#### Directions
In the records that follow, the lines from the one containing "6834-92-0 | 1.0-2.5 |" to the one containing "Inhalation.", inclusive, are to be given again exactly.

#### Given records
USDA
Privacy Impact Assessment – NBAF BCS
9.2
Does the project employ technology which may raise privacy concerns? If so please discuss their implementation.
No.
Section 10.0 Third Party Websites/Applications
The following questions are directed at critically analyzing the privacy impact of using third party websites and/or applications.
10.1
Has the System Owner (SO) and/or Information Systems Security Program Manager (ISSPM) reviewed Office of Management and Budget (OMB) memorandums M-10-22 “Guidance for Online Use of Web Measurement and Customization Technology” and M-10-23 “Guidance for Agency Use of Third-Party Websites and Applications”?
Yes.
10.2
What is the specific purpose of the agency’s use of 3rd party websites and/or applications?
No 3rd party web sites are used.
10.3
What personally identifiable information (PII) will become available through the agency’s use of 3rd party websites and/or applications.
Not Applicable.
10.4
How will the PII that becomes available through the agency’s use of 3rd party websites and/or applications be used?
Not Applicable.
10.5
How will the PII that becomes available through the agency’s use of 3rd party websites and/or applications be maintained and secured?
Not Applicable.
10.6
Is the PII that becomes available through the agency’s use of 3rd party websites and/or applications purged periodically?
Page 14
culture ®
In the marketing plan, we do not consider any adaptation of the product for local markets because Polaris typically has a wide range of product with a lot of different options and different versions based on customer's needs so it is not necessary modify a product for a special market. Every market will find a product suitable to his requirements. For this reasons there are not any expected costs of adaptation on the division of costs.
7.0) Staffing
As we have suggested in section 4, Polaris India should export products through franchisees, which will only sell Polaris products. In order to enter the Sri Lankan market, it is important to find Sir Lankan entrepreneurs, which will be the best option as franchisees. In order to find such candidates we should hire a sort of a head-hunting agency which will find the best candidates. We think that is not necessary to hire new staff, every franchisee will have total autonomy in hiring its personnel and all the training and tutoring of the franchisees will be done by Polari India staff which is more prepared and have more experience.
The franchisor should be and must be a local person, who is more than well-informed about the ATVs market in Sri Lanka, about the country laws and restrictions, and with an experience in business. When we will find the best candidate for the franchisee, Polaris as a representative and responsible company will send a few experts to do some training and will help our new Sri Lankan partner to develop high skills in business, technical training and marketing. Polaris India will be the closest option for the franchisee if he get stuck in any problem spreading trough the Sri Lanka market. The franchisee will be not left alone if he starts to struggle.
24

...

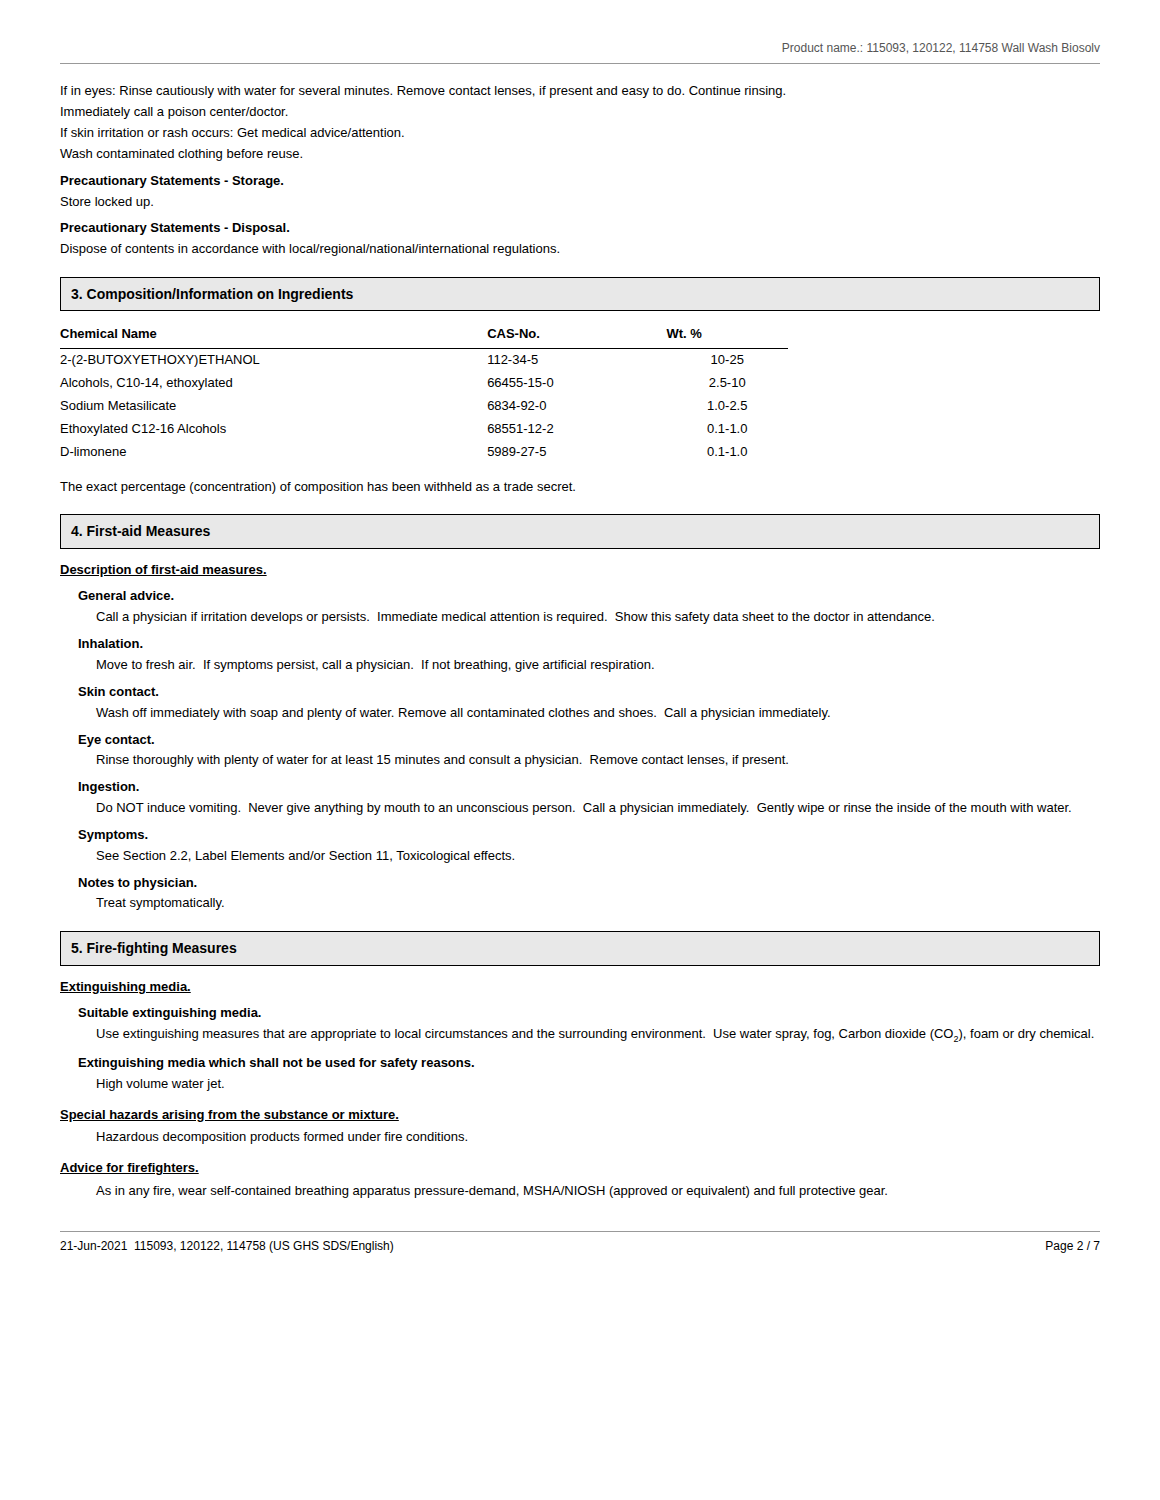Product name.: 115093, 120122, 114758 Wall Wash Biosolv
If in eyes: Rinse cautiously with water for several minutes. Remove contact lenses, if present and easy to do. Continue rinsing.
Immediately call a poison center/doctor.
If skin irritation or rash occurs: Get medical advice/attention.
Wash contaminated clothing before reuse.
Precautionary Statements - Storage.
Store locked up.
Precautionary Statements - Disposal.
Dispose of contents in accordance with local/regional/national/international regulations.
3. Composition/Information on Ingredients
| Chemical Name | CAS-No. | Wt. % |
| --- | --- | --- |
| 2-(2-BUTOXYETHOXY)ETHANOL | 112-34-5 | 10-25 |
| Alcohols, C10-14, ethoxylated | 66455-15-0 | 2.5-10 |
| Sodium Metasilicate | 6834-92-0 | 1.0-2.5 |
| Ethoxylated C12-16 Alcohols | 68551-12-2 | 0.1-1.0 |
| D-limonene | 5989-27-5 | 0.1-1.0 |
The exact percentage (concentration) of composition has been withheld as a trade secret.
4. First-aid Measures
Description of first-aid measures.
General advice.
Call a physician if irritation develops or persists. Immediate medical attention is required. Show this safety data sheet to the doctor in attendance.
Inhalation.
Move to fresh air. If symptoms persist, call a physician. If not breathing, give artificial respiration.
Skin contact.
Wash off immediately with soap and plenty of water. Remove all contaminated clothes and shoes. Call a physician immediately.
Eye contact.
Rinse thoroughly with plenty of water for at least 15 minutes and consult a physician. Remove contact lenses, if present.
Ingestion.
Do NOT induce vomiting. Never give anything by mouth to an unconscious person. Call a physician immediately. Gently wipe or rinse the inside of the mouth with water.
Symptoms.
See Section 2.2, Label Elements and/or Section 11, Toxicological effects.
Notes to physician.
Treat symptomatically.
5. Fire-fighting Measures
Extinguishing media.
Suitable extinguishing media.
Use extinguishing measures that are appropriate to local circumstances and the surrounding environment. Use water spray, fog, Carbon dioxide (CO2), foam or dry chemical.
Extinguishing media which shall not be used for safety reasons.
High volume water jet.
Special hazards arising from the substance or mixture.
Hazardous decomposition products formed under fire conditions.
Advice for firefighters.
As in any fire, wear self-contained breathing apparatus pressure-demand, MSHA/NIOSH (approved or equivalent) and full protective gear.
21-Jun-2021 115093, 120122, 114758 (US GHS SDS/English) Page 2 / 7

--

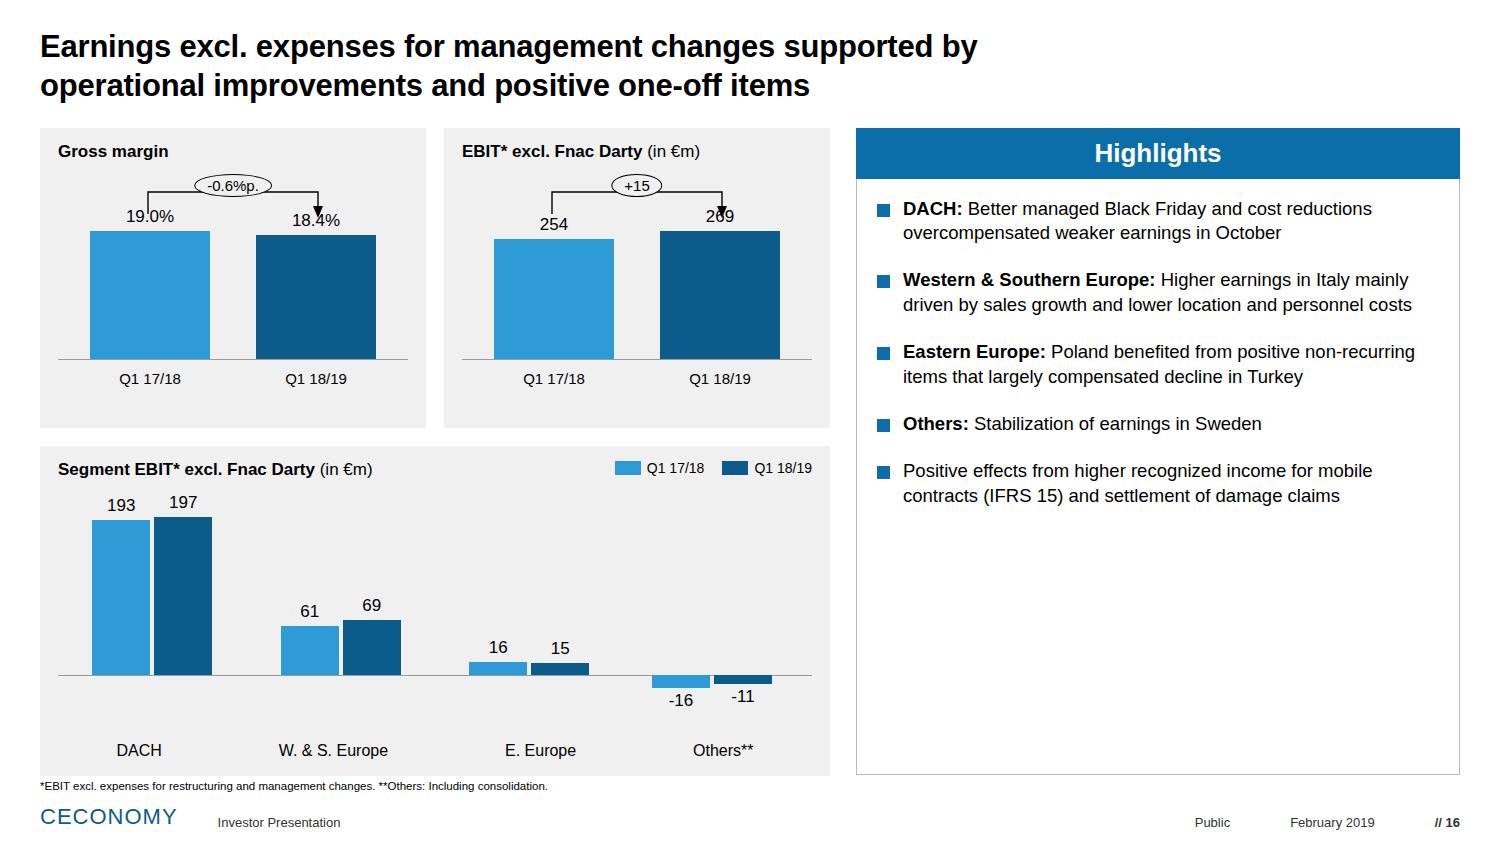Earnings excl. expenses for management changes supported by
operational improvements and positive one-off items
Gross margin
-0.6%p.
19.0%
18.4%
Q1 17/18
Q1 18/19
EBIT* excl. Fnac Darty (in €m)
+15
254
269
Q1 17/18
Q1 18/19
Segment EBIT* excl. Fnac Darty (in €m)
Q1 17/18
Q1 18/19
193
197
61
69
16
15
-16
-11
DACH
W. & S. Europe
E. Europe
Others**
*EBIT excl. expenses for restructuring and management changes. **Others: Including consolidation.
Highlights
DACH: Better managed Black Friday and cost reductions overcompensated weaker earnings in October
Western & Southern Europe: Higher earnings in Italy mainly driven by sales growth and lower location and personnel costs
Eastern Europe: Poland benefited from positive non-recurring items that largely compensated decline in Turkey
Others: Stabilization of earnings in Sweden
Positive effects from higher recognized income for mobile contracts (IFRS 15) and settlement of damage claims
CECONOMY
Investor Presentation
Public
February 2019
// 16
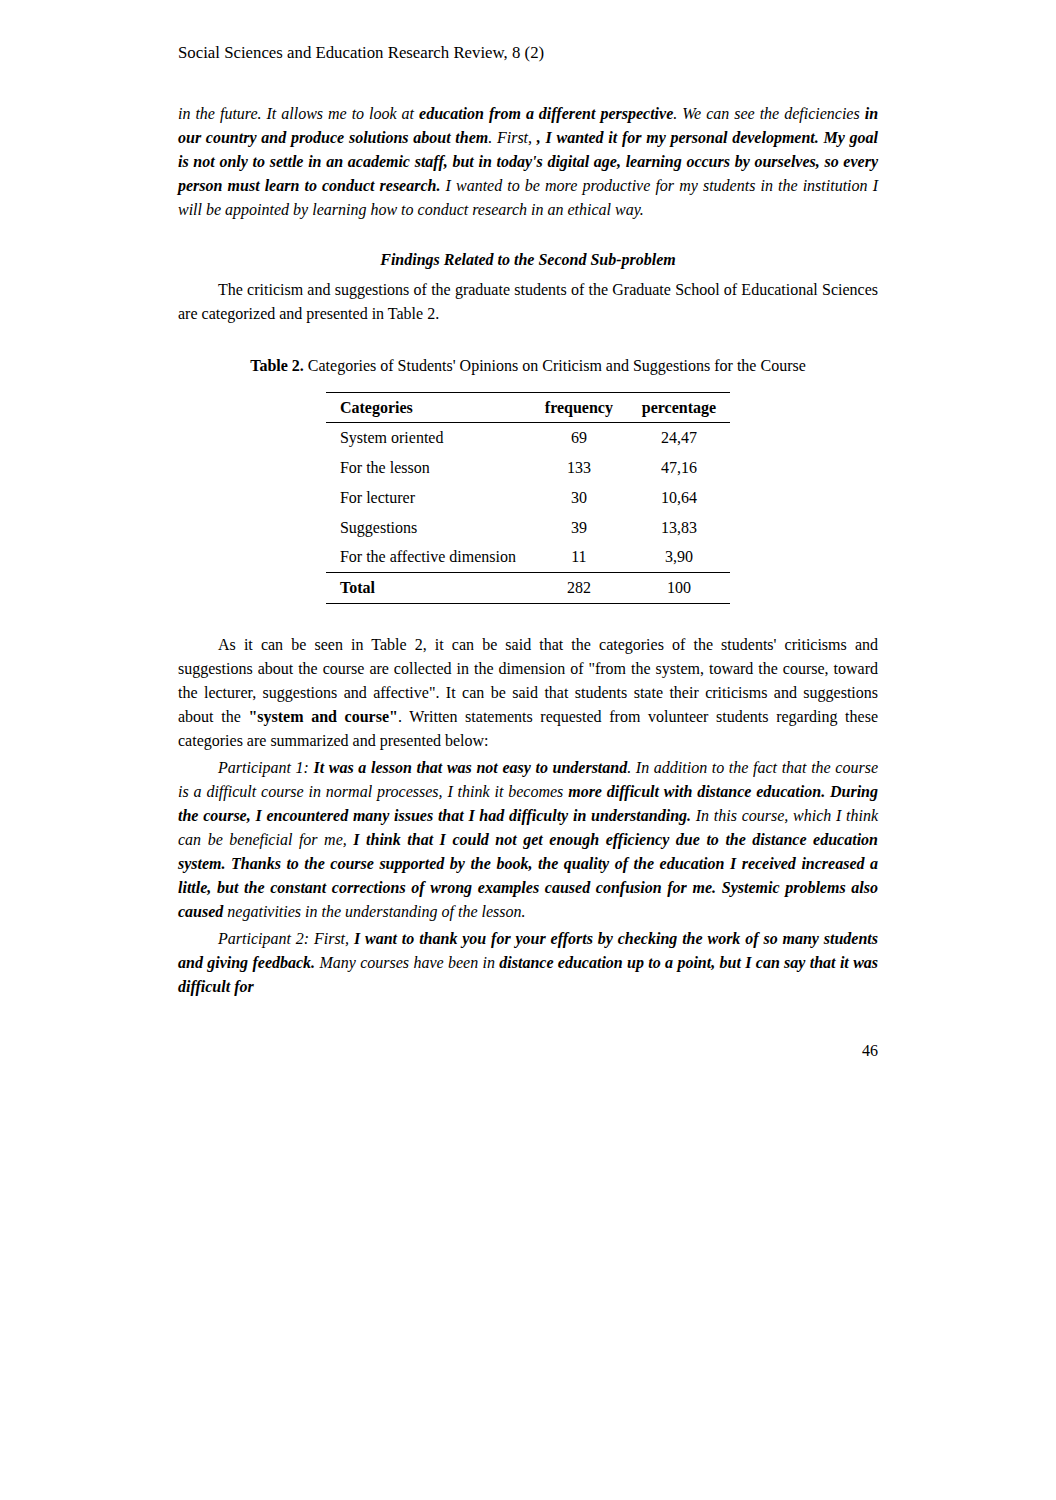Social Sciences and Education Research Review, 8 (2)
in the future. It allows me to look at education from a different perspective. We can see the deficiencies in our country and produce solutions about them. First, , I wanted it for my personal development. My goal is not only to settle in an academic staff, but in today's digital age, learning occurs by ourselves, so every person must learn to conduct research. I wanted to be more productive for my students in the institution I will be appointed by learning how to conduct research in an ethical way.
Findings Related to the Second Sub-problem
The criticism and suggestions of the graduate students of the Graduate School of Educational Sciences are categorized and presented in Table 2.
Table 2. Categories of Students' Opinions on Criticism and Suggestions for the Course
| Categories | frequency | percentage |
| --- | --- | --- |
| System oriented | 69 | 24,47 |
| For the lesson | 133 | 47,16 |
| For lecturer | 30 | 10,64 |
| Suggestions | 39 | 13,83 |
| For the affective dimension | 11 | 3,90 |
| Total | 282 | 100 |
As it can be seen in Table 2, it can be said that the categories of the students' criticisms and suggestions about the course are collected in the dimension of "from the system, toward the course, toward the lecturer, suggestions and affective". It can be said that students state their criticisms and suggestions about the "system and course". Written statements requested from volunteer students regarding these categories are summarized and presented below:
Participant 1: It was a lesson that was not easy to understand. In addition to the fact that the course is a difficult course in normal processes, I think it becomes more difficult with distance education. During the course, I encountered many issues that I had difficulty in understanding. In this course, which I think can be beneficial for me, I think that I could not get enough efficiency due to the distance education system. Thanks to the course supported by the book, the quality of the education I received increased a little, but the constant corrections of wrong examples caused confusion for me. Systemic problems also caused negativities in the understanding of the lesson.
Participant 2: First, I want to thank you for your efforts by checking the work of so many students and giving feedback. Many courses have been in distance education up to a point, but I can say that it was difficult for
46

#### Reply to the task
| Sodium Metasilicate | 6834-92-0 | 1.0-2.5 |
| Ethoxylated C12-16 Alcohols | 68551-12-2 | 0.1-1.0 |
| D-limonene | 5989-27-5 | 0.1-1.0 |
The exact percentage (concentration) of composition has been withheld as a trade secret.
4. First-aid Measures
Description of first-aid measures.
General advice.
Call a physician if irritation develops or persists. Immediate medical attention is required. Show this safety data sheet to the doctor in attendance.
Inhalation.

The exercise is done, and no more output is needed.